== WHAT TO PRODUCE ==
Copy the entries below exactly. Images do not belong in the copy.

== RECORDS TO PROCESS ==

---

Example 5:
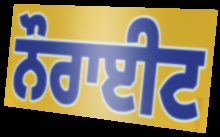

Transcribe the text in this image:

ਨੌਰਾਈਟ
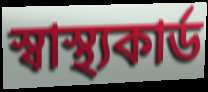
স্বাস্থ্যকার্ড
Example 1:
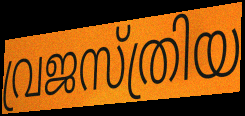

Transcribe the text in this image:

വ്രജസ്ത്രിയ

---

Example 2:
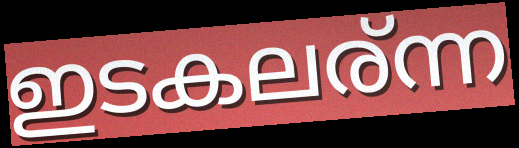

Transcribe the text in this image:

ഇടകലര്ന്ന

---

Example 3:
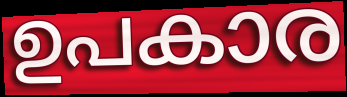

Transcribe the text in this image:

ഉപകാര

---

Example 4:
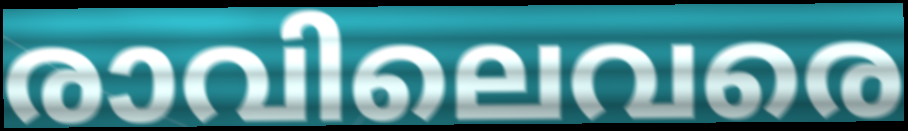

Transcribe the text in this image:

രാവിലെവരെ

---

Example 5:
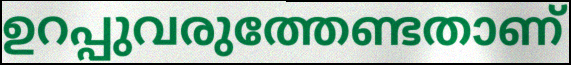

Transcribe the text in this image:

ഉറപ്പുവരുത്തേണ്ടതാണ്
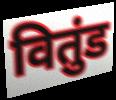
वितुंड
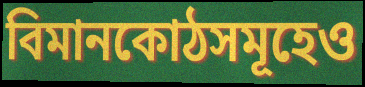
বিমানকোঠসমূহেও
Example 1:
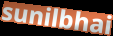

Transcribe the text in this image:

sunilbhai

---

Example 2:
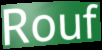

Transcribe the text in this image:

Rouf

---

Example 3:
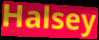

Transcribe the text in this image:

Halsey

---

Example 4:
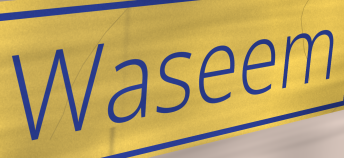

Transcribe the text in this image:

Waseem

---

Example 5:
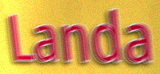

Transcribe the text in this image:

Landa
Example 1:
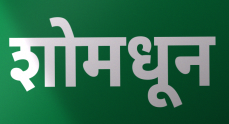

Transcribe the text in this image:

== ANSWER TO THE EXERCISE ==
---

Example 5:

Transcribe the text in this image:

ਨੌਰਾਈਟ
স্বাস্থ্যকার্ড
Example 1:

Transcribe the text in this image:

വ്രജസ്ത്രിയ

---

Example 2:

Transcribe the text in this image:

ഇടകലര്ന്ന

---

Example 3:

Transcribe the text in this image:

ഉപകാര

---

Example 4:

Transcribe the text in this image:

രാവിലെവരെ

---

Example 5:

Transcribe the text in this image:

ഉറപ്പുവരുത്തേണ്ടതാണ്
वितुंड
বিমানকোঠসমূহেও
Example 1:

Transcribe the text in this image:

sunilbhai

---

Example 2:

Transcribe the text in this image:

Rouf

---

Example 3:

Transcribe the text in this image:

Halsey

---

Example 4:

Transcribe the text in this image:

Waseem

---

Example 5:

Transcribe the text in this image:

Landa
Example 1:

Transcribe the text in this image:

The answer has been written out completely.